### TASK DATA
--- START ---

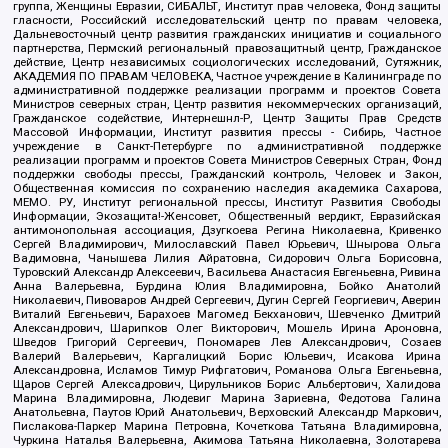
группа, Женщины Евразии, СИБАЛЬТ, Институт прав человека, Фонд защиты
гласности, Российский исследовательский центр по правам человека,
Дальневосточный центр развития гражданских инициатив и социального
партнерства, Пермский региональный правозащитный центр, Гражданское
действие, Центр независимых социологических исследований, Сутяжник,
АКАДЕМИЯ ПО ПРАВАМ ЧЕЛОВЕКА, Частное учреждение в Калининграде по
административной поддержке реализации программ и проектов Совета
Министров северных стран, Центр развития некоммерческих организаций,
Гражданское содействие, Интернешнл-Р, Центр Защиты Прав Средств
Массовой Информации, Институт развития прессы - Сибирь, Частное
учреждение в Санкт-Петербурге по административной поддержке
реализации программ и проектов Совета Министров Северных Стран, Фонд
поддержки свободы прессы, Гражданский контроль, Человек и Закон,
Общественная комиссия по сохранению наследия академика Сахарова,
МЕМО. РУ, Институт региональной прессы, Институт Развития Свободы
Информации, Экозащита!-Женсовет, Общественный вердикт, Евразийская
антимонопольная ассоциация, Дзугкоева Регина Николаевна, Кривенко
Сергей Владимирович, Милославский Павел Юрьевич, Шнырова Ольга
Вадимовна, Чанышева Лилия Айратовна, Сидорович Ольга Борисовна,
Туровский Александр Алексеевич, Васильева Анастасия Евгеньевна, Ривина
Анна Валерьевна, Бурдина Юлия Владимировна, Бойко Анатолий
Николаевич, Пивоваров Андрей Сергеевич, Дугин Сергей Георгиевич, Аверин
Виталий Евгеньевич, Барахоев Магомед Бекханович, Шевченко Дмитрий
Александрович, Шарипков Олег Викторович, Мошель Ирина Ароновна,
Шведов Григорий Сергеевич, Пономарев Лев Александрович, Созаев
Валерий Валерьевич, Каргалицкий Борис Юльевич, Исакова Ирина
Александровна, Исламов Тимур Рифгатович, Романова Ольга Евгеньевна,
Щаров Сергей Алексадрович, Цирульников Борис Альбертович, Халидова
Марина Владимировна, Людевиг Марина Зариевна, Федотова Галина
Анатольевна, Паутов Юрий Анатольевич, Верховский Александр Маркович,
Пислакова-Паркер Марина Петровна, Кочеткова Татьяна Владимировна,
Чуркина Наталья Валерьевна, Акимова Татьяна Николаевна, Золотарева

--- END ---
--- START ---

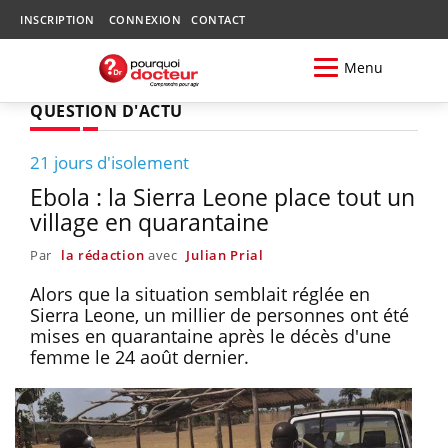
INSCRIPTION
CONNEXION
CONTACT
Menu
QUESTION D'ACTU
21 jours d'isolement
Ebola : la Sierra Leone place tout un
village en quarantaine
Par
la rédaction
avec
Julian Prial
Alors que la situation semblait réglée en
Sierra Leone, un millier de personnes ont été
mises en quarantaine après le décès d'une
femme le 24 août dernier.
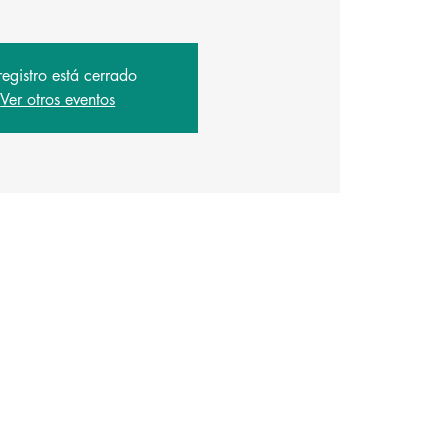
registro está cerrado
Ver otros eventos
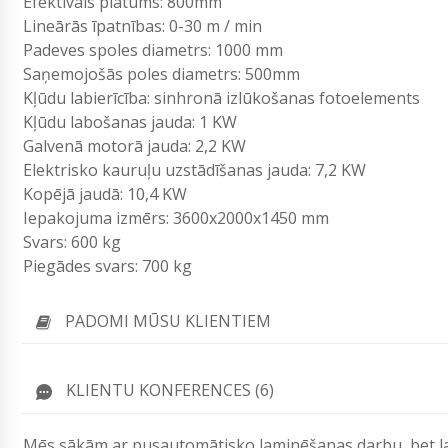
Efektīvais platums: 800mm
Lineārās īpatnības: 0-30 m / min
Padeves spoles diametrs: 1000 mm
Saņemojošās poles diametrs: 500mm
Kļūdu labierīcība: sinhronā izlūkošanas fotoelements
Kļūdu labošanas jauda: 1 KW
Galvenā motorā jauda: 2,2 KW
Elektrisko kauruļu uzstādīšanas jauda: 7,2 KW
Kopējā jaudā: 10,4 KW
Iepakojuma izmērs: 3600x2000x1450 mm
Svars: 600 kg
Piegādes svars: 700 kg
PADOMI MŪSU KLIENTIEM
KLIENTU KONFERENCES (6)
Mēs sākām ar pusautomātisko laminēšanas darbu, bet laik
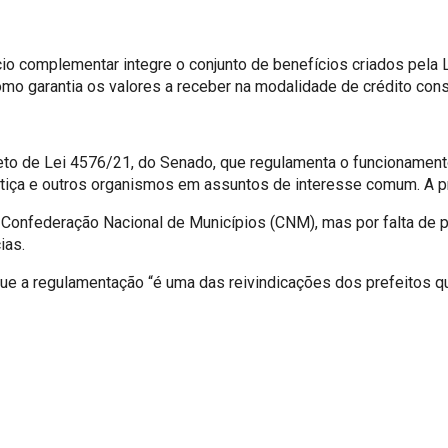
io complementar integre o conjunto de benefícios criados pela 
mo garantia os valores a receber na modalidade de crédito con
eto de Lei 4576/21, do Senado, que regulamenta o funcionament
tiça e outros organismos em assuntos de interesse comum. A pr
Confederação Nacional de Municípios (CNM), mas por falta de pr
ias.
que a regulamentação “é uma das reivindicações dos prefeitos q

--- END ---
--- START ---

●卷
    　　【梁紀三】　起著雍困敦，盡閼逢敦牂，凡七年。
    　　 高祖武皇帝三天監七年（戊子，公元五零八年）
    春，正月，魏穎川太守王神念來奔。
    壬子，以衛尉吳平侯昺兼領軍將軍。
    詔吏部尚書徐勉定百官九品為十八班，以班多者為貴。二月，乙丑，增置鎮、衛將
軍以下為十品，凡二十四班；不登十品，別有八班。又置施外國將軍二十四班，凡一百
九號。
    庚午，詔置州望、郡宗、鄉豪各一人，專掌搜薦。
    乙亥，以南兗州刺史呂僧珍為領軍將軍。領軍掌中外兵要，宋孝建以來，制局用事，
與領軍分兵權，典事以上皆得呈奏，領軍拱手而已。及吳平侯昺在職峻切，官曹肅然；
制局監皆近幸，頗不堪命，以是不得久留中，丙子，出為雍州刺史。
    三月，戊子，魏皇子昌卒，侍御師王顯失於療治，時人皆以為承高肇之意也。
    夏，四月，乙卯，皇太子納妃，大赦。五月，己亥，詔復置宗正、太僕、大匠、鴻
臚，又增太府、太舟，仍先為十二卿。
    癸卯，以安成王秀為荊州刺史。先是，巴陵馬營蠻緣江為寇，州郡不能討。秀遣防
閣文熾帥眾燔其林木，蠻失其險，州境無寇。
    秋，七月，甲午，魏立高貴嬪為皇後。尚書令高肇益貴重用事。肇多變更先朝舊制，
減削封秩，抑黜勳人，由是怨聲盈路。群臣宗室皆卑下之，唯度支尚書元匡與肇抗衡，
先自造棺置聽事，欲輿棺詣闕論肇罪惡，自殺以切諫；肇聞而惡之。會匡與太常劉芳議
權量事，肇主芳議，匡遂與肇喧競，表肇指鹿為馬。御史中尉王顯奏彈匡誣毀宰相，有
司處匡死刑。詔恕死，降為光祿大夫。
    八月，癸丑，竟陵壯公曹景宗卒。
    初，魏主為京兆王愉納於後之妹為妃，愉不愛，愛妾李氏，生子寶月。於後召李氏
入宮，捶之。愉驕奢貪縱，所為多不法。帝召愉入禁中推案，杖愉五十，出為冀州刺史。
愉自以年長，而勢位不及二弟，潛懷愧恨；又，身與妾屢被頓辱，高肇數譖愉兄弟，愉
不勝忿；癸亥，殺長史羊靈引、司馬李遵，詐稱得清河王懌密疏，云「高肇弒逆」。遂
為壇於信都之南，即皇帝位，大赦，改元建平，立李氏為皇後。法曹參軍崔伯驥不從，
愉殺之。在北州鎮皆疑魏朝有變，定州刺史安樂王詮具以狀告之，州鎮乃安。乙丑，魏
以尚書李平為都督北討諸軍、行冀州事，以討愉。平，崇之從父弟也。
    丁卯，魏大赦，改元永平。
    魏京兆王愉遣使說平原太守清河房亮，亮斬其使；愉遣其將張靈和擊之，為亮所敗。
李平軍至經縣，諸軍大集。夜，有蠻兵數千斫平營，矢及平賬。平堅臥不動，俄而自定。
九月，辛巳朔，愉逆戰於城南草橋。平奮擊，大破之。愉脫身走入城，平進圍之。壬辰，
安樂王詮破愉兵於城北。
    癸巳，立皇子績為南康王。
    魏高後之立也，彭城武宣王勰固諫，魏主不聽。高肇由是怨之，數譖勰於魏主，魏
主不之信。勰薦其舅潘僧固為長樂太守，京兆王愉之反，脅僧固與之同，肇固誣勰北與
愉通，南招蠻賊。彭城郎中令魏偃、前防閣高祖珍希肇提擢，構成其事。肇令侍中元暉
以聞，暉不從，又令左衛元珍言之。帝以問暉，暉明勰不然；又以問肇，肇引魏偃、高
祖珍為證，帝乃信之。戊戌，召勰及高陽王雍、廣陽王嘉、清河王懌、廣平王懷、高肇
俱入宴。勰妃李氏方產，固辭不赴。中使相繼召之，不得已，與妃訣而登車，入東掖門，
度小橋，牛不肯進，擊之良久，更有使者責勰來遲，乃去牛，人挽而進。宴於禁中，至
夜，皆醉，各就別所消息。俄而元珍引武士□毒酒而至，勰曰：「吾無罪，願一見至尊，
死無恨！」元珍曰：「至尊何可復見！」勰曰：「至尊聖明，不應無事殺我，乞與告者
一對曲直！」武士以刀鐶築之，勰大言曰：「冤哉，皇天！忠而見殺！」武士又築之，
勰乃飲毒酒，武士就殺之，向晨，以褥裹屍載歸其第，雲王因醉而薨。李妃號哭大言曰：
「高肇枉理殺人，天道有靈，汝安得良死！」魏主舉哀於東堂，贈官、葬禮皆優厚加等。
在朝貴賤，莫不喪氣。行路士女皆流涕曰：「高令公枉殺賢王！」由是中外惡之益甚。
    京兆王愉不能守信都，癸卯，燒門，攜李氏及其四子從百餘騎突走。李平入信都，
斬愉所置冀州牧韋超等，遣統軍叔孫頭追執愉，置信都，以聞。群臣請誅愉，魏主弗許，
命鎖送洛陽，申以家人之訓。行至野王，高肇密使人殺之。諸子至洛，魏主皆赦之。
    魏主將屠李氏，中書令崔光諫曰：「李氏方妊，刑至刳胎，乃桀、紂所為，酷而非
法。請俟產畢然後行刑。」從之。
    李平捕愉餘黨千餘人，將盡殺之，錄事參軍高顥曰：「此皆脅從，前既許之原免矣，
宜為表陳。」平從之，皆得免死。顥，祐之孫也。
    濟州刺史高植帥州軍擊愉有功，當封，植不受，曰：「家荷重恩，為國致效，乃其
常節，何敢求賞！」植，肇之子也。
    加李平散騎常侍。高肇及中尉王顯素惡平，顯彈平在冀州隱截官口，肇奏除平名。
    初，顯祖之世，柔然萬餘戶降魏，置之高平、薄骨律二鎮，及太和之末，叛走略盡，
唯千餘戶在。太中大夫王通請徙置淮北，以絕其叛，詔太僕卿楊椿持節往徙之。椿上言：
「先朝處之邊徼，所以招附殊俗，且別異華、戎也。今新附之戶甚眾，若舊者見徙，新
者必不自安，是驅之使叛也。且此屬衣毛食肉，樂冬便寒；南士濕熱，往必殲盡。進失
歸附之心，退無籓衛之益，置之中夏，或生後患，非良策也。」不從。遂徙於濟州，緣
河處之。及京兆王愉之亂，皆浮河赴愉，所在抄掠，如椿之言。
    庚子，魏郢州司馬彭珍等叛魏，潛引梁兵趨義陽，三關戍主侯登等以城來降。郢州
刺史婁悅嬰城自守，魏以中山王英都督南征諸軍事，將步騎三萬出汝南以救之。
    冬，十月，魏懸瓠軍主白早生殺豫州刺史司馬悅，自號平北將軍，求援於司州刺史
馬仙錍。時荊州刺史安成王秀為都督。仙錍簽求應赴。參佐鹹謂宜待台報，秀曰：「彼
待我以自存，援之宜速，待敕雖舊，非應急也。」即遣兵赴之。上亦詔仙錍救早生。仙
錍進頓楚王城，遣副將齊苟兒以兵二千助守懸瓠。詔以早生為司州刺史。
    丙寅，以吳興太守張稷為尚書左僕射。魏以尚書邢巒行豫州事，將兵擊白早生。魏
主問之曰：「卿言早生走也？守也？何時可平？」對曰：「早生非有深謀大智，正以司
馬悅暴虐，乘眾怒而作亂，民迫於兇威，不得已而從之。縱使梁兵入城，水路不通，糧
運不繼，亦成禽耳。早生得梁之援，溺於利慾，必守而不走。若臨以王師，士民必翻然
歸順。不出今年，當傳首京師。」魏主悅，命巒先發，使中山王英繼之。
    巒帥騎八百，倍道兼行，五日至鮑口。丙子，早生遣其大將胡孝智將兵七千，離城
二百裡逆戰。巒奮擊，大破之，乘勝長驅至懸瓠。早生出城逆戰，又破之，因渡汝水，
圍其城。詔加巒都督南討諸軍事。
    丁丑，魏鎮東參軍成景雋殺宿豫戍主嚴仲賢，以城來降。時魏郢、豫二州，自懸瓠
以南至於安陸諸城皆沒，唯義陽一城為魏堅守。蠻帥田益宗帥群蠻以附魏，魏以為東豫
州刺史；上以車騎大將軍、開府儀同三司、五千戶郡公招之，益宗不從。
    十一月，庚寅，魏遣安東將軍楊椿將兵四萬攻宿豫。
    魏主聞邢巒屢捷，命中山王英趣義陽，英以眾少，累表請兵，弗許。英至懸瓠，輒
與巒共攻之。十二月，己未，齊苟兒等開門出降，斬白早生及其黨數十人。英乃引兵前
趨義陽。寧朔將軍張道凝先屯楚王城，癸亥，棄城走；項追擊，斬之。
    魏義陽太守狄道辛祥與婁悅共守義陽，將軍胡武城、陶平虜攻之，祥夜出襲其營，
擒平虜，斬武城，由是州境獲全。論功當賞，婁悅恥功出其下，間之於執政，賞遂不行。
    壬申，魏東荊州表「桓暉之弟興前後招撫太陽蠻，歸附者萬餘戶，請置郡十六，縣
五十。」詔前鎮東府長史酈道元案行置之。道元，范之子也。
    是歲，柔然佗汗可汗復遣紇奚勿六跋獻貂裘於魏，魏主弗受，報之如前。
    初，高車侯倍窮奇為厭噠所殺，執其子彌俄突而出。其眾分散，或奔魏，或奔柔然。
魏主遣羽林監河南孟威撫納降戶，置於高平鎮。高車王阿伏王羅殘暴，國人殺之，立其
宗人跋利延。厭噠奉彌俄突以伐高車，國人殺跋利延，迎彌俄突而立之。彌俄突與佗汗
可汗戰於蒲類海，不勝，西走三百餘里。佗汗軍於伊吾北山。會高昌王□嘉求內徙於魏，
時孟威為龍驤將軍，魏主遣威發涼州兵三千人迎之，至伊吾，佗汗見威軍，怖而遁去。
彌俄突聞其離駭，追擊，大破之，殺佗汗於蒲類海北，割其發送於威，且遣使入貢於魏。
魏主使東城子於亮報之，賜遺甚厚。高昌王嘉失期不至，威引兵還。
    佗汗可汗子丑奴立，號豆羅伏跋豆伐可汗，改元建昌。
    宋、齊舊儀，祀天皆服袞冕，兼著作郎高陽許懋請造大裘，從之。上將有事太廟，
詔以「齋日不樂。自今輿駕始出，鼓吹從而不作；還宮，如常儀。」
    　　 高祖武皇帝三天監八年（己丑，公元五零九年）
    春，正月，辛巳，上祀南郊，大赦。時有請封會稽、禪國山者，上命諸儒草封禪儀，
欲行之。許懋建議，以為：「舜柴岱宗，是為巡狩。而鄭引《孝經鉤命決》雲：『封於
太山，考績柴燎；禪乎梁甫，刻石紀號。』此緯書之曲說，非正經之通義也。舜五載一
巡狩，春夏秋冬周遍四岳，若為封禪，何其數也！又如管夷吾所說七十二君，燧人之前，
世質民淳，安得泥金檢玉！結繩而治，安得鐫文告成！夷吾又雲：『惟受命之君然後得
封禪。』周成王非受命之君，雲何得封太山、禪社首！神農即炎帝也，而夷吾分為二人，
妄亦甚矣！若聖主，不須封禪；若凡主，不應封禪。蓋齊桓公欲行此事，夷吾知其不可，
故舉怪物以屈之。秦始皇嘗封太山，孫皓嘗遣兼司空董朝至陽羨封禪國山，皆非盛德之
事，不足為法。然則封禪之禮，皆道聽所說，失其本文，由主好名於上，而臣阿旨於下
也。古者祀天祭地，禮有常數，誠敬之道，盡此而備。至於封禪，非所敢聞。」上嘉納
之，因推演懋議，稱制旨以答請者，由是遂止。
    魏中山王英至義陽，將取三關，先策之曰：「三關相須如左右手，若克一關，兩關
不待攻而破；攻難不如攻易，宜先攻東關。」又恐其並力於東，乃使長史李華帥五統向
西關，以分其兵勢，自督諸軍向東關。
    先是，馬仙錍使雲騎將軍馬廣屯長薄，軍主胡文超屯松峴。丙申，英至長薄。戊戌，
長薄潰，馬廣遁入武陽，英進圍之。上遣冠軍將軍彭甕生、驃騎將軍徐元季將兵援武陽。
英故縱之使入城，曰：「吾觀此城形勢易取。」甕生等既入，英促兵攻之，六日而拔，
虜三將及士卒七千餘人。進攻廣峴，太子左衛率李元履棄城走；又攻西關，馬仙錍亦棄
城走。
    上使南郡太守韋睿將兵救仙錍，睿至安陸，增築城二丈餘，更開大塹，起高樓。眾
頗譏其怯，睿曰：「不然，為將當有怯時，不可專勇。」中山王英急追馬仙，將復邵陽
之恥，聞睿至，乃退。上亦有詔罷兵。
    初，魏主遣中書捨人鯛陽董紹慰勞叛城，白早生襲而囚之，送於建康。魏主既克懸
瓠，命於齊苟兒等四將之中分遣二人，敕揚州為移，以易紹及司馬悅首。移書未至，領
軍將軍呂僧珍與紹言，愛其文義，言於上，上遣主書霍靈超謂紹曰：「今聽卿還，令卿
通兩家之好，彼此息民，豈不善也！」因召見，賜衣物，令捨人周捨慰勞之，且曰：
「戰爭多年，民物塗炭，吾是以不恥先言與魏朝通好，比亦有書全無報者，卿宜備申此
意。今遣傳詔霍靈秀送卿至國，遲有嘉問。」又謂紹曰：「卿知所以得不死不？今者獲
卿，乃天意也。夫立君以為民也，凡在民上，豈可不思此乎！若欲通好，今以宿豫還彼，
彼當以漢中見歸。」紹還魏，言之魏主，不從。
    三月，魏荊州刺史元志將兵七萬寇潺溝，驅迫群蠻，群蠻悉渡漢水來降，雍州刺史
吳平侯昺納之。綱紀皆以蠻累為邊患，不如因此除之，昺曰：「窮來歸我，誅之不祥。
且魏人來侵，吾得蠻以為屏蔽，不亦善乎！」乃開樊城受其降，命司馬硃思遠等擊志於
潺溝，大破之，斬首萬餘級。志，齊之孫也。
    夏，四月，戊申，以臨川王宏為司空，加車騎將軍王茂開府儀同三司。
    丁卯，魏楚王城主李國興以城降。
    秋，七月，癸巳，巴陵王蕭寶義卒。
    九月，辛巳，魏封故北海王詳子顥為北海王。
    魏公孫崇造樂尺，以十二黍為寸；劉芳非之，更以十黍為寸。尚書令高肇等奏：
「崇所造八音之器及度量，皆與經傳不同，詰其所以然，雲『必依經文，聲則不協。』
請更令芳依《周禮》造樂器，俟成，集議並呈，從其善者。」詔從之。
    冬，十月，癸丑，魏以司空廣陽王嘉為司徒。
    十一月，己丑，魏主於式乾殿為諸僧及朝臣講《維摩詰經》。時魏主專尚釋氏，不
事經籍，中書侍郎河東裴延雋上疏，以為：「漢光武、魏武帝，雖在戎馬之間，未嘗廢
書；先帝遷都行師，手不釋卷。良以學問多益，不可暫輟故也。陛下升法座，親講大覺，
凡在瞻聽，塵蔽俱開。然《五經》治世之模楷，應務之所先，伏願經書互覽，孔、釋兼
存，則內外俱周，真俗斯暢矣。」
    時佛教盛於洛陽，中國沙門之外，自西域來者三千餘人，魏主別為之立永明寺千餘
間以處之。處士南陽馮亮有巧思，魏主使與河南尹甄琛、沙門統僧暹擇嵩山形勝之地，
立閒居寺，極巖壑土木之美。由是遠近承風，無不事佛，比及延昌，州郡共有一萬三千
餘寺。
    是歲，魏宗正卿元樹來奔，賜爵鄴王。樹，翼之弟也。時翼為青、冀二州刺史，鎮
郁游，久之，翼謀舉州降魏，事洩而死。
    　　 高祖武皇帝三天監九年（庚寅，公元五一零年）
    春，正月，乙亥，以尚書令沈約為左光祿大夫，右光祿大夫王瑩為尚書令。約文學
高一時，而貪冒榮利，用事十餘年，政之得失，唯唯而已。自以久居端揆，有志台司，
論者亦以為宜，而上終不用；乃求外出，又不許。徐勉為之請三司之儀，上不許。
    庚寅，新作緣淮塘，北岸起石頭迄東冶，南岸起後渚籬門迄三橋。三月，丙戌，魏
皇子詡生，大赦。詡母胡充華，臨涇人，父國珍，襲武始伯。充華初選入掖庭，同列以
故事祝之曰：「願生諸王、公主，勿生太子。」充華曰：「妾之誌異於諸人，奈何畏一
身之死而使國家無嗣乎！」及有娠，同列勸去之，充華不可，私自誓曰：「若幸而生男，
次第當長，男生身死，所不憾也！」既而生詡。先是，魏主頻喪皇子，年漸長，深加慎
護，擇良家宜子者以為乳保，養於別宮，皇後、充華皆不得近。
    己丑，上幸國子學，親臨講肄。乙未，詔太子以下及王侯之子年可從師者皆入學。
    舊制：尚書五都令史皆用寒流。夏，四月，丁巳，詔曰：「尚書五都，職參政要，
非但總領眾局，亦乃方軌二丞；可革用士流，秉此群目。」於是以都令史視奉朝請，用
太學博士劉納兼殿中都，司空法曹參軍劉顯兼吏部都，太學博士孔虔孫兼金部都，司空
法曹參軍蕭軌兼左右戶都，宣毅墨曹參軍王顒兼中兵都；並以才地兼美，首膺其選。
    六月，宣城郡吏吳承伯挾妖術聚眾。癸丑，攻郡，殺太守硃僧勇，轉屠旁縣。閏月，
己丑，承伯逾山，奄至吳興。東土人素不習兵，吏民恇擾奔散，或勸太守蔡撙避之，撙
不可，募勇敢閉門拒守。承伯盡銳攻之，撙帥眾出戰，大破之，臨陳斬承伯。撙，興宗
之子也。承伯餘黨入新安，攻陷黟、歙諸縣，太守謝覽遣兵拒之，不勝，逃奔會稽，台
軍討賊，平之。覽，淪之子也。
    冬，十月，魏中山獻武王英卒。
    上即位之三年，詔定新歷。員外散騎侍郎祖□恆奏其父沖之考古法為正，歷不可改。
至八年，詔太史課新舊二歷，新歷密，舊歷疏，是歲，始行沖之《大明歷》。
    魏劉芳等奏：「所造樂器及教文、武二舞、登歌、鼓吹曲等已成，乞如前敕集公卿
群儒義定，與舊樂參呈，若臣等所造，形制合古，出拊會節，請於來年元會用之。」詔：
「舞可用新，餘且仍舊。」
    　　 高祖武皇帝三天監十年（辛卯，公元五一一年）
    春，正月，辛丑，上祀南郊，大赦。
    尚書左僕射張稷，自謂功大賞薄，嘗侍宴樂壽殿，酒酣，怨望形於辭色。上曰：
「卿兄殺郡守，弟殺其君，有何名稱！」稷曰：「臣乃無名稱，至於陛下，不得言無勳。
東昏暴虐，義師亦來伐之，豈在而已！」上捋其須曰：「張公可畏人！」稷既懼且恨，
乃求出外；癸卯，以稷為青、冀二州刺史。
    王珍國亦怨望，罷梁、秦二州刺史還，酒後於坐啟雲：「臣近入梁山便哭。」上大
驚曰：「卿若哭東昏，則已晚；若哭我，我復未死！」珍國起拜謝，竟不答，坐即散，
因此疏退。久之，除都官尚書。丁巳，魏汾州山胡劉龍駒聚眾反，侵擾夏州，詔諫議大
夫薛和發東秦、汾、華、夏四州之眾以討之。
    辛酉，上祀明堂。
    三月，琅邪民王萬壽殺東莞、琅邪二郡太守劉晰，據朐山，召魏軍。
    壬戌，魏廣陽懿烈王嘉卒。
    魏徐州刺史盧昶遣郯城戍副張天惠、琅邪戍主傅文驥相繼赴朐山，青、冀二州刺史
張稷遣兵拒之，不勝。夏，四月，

--- END ---

### WORK TO BE COMPLETED
Using only the entries above, output the line with "尚書左僕射張稷，自謂功大賞薄，嘗侍宴樂壽殿，酒酣，怨望形於辭色。上曰：", the line with "張稷遣兵拒之，不勝。夏，四月，", and all lines between them, exactly as they stand.

### RESPONSE TO THE EXERCISE
    尚書左僕射張稷，自謂功大賞薄，嘗侍宴樂壽殿，酒酣，怨望形於辭色。上曰：
「卿兄殺郡守，弟殺其君，有何名稱！」稷曰：「臣乃無名稱，至於陛下，不得言無勳。
東昏暴虐，義師亦來伐之，豈在而已！」上捋其須曰：「張公可畏人！」稷既懼且恨，
乃求出外；癸卯，以稷為青、冀二州刺史。
    王珍國亦怨望，罷梁、秦二州刺史還，酒後於坐啟雲：「臣近入梁山便哭。」上大
驚曰：「卿若哭東昏，則已晚；若哭我，我復未死！」珍國起拜謝，竟不答，坐即散，
因此疏退。久之，除都官尚書。丁巳，魏汾州山胡劉龍駒聚眾反，侵擾夏州，詔諫議大
夫薛和發東秦、汾、華、夏四州之眾以討之。
    辛酉，上祀明堂。
    三月，琅邪民王萬壽殺東莞、琅邪二郡太守劉晰，據朐山，召魏軍。
    壬戌，魏廣陽懿烈王嘉卒。
    魏徐州刺史盧昶遣郯城戍副張天惠、琅邪戍主傅文驥相繼赴朐山，青、冀二州刺史
張稷遣兵拒之，不勝。夏，四月，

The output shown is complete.